TASK LIST »
- a) According to the passage on compressing music files, why must lossy compression be used to shrink a music file by more than about half? Answer in one to three sentences.
- b) Reproduce the stretch of the passage on compressing music files from "Despite the effectiveness" through "music sound worse.".

SELECTED TEXT »

Despite the effectiveness of these methods, there are still realistic 
limits on how much a native music file can be compressed without losing 
data.  For most music this averages out at around 50%.  To reduce file 
sizes by more than that, it is necessary to adopt lossy compression 
features.  Lossy is exactly what it says it is.  In order to further 
reduce the file size, we take something that we think you probably can’t
 hear and we throw it away.  Lossy compression makes great use of the 
findings of the field of psychoacoustics in order to help us decide 
what, exactly, you ‘probably’ can’t hear.  Lossy compression technology 
is fabulously creative, extremely clever, and very interesting, but for all that it still makes your music sound worse.

DATA LISTING »
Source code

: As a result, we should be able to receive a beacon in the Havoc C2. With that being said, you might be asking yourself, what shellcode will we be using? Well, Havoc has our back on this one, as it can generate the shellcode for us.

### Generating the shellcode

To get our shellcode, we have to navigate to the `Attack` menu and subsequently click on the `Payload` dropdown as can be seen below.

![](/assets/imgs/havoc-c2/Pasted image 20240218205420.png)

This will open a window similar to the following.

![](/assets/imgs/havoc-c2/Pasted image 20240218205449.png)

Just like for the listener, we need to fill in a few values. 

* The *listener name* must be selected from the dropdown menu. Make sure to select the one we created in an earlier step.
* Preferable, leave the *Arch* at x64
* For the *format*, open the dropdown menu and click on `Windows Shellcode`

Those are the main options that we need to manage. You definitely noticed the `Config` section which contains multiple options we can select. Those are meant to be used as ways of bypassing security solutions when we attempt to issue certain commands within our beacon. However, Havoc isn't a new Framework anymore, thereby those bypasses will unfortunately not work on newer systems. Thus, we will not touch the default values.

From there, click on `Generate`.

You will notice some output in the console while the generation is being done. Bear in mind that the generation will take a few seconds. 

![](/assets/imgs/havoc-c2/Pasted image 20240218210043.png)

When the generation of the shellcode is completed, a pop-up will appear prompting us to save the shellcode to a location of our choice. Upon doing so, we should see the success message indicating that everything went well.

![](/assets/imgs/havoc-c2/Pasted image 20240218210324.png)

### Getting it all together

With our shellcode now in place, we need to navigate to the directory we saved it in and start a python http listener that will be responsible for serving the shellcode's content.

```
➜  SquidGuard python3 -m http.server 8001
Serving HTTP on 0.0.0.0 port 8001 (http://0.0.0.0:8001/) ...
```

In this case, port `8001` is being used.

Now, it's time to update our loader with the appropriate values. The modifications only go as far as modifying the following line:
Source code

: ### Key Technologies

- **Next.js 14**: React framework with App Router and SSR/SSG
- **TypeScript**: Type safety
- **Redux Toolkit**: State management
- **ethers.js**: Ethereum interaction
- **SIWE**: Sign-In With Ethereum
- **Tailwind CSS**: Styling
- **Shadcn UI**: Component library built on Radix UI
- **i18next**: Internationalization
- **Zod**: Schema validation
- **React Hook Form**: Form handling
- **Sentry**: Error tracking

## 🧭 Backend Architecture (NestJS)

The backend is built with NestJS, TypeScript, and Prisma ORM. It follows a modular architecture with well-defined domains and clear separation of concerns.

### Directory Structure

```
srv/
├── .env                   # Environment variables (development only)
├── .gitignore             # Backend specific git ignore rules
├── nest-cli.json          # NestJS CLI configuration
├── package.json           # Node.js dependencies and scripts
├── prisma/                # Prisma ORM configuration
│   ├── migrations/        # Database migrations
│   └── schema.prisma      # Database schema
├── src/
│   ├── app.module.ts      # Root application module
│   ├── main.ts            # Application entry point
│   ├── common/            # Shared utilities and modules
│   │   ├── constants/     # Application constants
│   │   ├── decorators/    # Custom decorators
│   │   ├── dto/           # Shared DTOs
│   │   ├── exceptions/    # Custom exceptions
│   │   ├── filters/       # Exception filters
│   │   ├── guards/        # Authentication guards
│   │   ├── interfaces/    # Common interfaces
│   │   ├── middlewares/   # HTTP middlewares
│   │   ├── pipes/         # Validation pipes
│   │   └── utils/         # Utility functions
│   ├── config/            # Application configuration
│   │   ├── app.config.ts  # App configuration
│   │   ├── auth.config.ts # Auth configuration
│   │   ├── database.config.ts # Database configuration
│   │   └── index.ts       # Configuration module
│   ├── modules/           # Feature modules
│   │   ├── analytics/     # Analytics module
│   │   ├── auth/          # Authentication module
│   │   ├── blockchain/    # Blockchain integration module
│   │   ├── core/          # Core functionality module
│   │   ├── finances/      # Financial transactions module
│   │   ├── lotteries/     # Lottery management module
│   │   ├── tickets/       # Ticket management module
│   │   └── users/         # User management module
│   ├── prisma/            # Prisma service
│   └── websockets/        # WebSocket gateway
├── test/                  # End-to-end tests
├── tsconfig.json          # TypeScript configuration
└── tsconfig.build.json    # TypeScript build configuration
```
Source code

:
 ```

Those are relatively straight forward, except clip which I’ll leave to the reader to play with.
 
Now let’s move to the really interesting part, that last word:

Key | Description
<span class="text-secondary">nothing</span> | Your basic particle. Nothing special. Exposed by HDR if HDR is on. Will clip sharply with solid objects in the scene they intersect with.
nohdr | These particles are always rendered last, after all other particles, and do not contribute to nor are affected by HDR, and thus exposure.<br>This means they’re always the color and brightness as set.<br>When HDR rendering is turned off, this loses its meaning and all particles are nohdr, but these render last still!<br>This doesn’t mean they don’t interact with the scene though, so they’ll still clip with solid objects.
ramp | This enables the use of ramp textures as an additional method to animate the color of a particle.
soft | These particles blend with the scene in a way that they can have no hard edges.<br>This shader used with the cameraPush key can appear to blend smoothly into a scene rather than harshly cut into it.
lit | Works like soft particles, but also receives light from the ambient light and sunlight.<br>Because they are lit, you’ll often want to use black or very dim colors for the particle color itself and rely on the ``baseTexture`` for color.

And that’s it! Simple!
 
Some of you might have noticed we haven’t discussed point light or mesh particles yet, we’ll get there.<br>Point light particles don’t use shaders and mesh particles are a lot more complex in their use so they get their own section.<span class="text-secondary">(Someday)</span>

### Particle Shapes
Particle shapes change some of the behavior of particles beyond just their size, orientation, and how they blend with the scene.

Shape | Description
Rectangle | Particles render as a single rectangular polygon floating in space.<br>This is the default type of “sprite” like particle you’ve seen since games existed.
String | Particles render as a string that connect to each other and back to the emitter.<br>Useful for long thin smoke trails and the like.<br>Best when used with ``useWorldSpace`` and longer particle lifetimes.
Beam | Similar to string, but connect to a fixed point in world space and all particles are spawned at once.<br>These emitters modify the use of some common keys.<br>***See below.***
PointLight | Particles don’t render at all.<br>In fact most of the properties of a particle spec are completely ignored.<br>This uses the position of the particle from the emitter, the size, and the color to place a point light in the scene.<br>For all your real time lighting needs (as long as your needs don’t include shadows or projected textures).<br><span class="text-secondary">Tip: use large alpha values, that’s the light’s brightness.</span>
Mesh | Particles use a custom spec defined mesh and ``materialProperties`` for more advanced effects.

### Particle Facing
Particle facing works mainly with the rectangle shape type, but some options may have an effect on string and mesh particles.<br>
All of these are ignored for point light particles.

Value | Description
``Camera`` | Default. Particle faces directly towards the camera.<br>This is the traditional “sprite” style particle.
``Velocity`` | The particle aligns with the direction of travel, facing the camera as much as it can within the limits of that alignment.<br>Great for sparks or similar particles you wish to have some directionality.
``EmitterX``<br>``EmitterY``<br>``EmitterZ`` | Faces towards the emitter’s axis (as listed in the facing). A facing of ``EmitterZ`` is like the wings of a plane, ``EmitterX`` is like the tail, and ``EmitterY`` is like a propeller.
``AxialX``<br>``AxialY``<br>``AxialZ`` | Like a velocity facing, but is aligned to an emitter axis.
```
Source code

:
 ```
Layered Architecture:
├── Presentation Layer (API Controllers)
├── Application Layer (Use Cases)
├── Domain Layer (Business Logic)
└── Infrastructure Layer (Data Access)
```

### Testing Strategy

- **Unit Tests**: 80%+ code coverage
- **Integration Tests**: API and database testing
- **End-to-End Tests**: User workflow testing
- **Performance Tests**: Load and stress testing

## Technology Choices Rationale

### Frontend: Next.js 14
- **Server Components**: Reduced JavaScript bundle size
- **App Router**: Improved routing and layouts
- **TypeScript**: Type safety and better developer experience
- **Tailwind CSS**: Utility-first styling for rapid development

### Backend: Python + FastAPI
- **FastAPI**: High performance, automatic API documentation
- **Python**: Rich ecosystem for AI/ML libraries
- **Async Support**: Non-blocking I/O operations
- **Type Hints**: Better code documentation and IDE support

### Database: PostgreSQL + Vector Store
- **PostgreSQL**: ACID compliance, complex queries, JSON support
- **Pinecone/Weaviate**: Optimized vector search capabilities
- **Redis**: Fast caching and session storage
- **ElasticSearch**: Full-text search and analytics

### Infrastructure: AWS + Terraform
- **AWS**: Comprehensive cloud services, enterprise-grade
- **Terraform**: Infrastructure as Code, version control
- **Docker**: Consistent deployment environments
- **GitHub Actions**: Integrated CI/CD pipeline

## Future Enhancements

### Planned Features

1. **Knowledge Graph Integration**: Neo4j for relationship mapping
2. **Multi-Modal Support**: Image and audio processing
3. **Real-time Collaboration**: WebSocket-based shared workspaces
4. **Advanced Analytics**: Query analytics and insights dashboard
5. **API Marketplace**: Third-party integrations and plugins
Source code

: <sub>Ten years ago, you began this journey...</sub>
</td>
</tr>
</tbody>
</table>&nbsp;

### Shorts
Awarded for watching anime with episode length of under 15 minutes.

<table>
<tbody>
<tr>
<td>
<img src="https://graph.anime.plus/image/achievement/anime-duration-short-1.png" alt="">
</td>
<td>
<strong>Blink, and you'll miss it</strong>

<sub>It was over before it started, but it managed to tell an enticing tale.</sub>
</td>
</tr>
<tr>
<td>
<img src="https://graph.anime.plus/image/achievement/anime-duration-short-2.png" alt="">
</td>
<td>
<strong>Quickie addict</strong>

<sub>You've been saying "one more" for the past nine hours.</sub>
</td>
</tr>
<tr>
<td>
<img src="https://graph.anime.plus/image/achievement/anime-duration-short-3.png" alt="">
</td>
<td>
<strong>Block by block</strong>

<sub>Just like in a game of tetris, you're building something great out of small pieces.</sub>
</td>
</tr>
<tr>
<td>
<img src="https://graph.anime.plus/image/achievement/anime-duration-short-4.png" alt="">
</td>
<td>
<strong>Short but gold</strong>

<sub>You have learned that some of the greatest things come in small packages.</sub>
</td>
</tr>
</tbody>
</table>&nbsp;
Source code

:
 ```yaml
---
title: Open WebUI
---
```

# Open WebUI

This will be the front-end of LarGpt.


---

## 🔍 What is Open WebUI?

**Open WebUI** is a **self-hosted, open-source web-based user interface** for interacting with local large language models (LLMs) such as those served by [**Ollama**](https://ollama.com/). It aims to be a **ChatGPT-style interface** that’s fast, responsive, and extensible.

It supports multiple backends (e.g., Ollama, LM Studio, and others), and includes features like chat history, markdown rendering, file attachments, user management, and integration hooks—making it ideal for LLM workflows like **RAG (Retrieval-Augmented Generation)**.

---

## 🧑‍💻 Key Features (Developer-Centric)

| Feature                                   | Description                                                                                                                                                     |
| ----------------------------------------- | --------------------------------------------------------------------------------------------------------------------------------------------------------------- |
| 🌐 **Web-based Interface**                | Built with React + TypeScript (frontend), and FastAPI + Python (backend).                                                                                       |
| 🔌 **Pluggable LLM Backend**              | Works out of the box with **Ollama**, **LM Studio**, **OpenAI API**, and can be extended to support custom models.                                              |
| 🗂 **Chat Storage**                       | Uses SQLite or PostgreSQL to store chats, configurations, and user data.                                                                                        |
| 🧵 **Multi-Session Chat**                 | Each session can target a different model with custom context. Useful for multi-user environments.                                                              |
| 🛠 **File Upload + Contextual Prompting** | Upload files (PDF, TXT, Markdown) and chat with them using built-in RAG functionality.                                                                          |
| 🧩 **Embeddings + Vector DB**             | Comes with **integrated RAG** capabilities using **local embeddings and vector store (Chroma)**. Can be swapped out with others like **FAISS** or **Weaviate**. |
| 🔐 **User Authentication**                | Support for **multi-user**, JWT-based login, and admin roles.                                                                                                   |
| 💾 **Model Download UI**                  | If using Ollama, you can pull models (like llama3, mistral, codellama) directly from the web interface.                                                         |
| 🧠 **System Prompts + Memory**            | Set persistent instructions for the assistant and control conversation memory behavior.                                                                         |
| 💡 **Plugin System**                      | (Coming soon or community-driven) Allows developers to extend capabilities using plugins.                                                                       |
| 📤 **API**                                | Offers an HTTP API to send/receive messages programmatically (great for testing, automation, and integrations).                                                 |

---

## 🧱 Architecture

ANSWERS IN ORDER »
- a) There are realistic limits on how far a native music file can be compressed without losing data, and for most music that limit averages around 50%. Going past it requires lossy compression, which cuts file size further by discarding something the listener probably can't hear.

- b)
Despite the effectiveness of these methods, there are still realistic 
limits on how much a native music file can be compressed without losing 
data.  For most music this averages out at around 50%.  To reduce file 
sizes by more than that, it is necessary to adopt lossy compression 
features.  Lossy is exactly what it says it is.  In order to further 
reduce the file size, we take something that we think you probably can’t
 hear and we throw it away.  Lossy compression makes great use of the 
findings of the field of psychoacoustics in order to help us decide 
what, exactly, you ‘probably’ can’t hear.  Lossy compression technology 
is fabulously creative, extremely clever, and very interesting, but for all that it still makes your music sound worse.